I’ve Got My Own Hell To Raise



Detroit homegirl Bettye LaVette scored a ’62 R&B hit (“My Man — He’s a Lovin’ Man”) with her first record at age 16. Despite sporadic R&B success and performing “Bubbling Brown Sugar” on Broadway, she never charted pop. Spotted on the blues-soul festival circuit, Anti- Records paired her with fellow Michigander Joe Henry, who produced Solomon Burke’s 2002 comeback effort. Henry’s minimalistic approach works similar magic here, as LaVette wraps her steel-belted vocal cords around material written exclusively by female songwriters, ranging from country (Dolly Parton’s stark “Little Sparrow,” Lucinda Williams’s bluesy “Joy”) to folk (Joan Armatrading’s brooding “Down to Zero”) to modern-rock (Aimee Mann’s sassy, “How Am I Different”).
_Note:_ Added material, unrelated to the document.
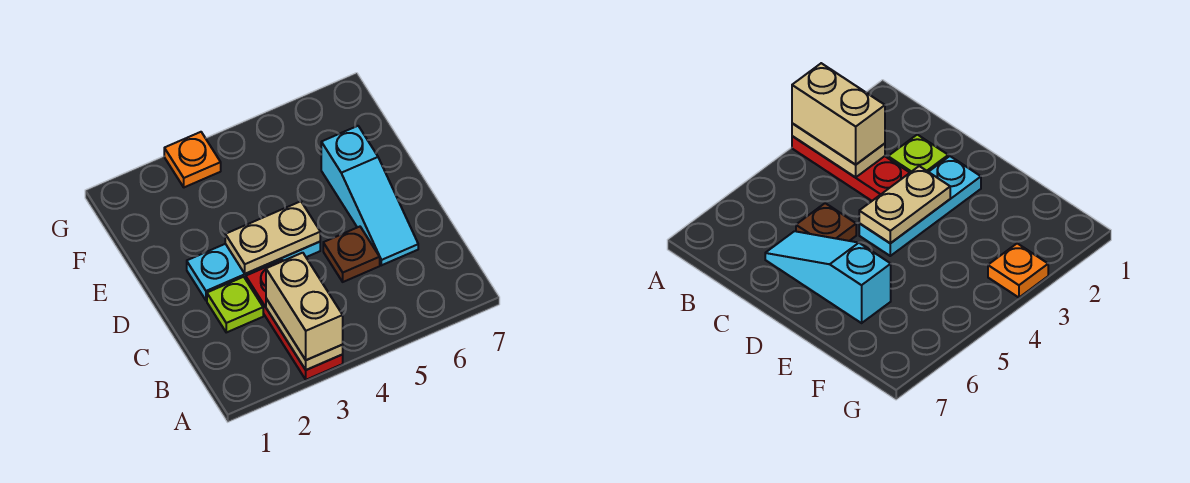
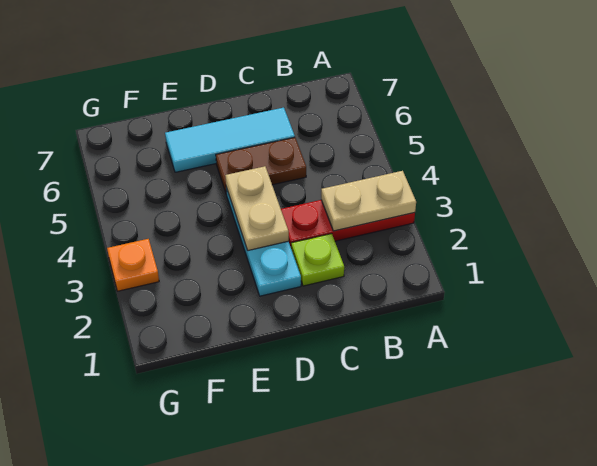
tan brick A3:B3 level 3 -> none
brown plate C5 level 1 -> brown plate C5:D5 level 1
cyan slope C6:E6 level 1 top E -> cyan tile C6:E6 level 1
LaVette hand-picked all the songs; the album’s title comes from a line in her jazzy rendition of Fiona Apple’s “Sleep To Dream.” And while she turns Cathy Maciejewski’s “Just Say So” (a country hit for Bobbie Cryner) and frequent Leonard Cohen collaborator Sharon Robinson’s “The High Road” into slow-burning soul ballads, the album’s highlight just might be the opening track — an a cappella take on Sinead O’ Connor’s “I Do Not Want What I Haven’t Got,” where LaVette sounds like she’s shredding yards of silk with every syllable.